Two of my clients in Guantanamo, Ahmed and Khalid, are currently hunger striking. This is their only means of peacefully protesting their continued detention – all they are asking for is a fair trial. The authorities now are withholding medical treatment, which is putting them at serious risk of starving to death. I hope by hunger striking on their behalf, I can convince Ahmed and Khalid to pause their own strike, without damaging their principles.
Day two of my strike is now over. While it started with a splitting headache, it actually went pretty easily for the most part. I barely slept last night though. I got through writing a preliminary injunction draft for urgent legal action we’re taking at around one in the morning, and then found I’d drunk too much black tea in the day. Up half the night, I was dehydrated by morning.
I belatedly thought I would weigh myself this morning. Normally I am around 210 lbs but I found I was 201 lbs today. I am actually pretty skinny, but that is still more than double Ahmed Rabbani (who is hovering around 90 lbs right now). It made me think how much tougher all this has to be on him.
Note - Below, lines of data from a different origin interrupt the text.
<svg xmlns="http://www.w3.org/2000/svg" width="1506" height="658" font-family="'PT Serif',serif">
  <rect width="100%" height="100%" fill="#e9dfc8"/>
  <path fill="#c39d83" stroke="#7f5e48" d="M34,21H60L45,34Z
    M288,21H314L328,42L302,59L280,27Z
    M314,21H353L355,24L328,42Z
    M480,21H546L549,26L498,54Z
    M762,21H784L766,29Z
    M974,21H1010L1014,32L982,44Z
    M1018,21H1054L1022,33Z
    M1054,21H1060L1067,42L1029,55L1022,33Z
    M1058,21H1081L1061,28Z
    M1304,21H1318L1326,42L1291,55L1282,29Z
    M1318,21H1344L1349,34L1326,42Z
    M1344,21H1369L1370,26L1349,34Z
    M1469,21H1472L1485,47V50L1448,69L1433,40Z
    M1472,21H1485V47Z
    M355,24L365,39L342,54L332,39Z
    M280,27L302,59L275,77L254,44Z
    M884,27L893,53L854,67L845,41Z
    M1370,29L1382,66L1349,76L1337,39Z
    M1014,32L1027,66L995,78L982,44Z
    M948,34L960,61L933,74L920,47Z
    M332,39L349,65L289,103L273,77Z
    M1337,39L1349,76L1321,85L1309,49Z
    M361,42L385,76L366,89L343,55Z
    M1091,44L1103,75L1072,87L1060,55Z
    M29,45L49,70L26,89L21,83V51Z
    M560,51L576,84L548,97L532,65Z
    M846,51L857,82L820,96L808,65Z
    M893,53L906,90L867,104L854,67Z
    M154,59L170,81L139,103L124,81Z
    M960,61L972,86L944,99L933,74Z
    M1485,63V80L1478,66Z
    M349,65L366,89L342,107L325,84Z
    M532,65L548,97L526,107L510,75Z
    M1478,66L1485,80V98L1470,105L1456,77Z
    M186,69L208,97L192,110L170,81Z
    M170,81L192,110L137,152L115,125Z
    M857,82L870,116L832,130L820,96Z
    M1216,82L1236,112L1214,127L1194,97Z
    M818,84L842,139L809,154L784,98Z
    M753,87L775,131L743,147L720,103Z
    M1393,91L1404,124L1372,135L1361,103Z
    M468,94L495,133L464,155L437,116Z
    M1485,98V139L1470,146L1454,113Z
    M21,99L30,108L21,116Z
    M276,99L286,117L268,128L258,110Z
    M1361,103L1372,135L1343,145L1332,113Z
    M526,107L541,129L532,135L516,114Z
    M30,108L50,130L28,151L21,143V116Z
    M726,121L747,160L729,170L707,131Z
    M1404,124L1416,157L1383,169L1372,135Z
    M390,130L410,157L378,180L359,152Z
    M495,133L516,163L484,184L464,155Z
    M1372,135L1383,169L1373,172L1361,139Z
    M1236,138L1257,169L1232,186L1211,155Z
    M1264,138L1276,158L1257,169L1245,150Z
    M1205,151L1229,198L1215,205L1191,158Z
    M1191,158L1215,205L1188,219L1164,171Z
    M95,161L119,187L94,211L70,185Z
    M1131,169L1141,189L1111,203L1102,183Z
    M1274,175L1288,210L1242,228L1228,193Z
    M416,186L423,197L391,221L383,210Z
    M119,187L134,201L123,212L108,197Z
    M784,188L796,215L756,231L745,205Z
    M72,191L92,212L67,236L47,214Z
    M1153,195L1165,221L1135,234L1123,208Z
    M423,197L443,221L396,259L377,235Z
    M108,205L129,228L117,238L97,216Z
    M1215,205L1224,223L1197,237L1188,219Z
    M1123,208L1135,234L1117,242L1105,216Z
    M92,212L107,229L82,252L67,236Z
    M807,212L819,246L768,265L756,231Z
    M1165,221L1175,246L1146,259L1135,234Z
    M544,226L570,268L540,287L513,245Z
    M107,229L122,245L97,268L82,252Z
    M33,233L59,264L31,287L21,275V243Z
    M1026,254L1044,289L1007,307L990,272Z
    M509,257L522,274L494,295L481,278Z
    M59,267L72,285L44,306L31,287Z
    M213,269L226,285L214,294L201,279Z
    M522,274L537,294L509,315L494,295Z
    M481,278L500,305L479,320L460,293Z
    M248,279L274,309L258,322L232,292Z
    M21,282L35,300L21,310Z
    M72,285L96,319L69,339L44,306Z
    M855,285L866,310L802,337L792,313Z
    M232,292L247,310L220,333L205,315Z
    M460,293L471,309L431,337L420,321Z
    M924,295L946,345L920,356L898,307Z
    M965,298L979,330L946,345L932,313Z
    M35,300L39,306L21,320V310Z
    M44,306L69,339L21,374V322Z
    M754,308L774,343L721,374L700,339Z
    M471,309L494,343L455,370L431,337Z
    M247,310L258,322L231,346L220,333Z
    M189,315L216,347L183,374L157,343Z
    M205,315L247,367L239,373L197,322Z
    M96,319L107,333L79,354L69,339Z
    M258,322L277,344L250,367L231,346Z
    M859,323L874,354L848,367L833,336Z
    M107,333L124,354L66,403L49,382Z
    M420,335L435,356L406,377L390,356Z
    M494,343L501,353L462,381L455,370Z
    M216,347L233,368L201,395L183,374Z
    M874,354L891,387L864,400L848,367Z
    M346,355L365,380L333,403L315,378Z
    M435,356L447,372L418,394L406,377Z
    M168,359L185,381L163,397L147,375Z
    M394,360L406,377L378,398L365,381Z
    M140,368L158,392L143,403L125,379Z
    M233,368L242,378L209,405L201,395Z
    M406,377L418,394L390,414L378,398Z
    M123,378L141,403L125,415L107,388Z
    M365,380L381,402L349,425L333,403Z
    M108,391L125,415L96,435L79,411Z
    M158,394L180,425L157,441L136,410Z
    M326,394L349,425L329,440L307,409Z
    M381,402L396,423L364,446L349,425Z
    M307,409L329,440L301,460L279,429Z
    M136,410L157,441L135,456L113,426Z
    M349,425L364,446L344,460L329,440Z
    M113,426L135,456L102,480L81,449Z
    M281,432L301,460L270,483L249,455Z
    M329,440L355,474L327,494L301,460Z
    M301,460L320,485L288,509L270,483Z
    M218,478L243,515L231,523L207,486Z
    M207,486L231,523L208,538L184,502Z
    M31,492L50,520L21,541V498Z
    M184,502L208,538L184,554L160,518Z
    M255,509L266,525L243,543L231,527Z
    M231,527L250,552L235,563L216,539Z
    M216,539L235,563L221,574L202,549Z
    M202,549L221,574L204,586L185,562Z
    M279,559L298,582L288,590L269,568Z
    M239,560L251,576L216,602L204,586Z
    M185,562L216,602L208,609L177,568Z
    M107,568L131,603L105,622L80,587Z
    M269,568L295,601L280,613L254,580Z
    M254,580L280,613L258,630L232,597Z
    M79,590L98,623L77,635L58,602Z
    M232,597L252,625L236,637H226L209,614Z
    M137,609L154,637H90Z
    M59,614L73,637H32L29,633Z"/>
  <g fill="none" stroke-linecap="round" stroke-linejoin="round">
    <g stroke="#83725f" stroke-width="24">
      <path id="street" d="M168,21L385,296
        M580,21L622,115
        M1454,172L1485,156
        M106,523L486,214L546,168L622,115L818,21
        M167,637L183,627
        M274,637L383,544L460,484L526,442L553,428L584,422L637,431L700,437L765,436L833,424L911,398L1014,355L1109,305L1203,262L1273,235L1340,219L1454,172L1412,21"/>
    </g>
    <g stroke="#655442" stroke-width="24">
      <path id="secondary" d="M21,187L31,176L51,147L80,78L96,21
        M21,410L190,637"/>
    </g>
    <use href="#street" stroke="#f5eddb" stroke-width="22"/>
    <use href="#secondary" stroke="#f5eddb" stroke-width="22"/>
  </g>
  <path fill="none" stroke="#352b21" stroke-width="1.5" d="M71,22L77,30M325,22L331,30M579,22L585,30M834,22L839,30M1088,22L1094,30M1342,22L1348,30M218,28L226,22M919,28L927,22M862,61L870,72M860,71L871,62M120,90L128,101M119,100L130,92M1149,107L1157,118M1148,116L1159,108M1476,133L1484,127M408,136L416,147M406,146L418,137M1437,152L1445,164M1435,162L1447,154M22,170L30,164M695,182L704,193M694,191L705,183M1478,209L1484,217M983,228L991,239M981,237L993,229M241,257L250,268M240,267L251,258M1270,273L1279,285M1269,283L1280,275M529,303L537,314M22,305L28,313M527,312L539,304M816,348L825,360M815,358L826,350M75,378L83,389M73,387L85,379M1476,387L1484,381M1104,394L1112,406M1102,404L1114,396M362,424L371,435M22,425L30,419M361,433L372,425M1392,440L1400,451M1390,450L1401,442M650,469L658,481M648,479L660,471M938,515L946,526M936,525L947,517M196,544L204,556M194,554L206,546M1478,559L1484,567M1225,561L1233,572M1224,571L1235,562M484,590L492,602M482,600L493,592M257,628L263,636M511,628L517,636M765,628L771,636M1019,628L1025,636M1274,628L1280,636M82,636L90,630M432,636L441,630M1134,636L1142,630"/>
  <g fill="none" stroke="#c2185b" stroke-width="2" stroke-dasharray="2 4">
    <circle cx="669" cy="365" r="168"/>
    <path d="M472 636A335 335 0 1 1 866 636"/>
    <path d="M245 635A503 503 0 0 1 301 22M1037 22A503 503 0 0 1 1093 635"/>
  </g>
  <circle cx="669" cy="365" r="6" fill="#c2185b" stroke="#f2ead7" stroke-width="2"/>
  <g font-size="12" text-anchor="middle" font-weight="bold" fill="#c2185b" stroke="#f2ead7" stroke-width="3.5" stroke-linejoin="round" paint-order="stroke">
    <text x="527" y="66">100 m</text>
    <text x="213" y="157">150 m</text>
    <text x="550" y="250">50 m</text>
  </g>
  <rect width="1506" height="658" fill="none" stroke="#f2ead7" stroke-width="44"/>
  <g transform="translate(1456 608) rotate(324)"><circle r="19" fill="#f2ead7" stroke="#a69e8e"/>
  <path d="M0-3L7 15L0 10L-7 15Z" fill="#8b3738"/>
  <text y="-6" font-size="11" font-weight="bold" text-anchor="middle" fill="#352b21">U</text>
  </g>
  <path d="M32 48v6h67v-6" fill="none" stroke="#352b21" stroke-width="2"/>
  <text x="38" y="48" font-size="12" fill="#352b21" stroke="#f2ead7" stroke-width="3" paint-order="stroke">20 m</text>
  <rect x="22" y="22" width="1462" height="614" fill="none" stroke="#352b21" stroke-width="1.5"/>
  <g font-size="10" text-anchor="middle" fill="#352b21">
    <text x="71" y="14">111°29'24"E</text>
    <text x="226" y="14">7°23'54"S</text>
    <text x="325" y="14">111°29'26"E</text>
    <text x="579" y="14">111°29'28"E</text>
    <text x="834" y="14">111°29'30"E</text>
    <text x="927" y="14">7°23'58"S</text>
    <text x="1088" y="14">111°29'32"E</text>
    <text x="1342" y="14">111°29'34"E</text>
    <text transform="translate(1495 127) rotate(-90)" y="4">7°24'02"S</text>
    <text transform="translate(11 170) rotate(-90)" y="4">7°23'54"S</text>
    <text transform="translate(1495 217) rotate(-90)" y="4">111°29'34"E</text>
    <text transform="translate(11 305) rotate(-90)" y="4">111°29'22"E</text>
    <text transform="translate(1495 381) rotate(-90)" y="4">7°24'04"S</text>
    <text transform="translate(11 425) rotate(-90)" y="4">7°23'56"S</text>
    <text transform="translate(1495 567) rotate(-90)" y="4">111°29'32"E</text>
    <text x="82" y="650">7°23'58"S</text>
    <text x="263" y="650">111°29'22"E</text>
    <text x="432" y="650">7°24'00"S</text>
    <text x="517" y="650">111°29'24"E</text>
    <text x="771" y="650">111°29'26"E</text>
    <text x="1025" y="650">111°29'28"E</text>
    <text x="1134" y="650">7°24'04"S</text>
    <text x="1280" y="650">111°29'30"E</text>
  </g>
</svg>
Most of the day I was pleasantly distracted, pulling together various affidavits for the injunction against the mistreatment of the men in Guantánamo – my own statement of the facts as I know them to be, as well as helping to draft statements from doctors about the health care Ahmed and Khalid Qassim ought to be getting. Typing was not always easy though, as I found I was getting a bit of cramp.
My big mistake was going to my 9 year old’s ‘Harvest Festival’ service this afternoon. The kids sang endless songs about the food they like – “Apricots and plums, ripened in the sun, oranges and yellow bananas good for everyone. It’s another opportunity to be grateful for the food we eat.” With each celebratory verse, my friend Matt would smirk at me from the far corner. I stood over to one side, thankfully against the wall furthest from the 85 cakes (I counted them, obviously) that awaited the parents at the end.
In between whiles, many people emailed their support, which was very heartening. Roger Waters was willing to fast for a day, even though he is on tour in Canada. Stephen Fry was up for it next Thursday. And, as of bedtime tonight people have pledged 217 days of hunger striking themselves (#FastForJustice). I am very thankful for that, and I know Ahmed and Khalid will be too.
When I brought Wilf back from school he did a bit of Minecraft while I worked, but then he wanted to conduct some of Roald Dahl’s scientific experiments, which I enjoy doing with him. One involved creating a kind of play putty by mixing flour, five eggs and food coloring, and it was smelling rather like we would get a cake of our own until we got to the bit where you added glue.
Meanwhile, Emily was picking up a friend from the station and locked her key in the car, so while they begged a locksmith to come, I got the dinner. Really, I am not a foodie, but there is food all around us at the moment.
All of this jumps out of the day to reminds me of Ahmed and Khalid of course. The most revolting aspect of Trump’s new Guantánamo wheeze is to have them starve until they are half-dead, and then force feed them again so they are kept half-alive. I remembered the video we made with the Guardian where, with extraordinary generosity of spirit, Yasiin Bey (the rap star formerly known as Mos Def) allowed us to force feed him, to show how horrible it is. I tweeted it around to remind people. But the current coercion includes wafting food close to Ahmed and Khalid as they gradually slip away, which must be the definition of sociopathy.
As I go to bed I wonder how they are doing, lonely and far away in some steel cell in Guantánamo Bay.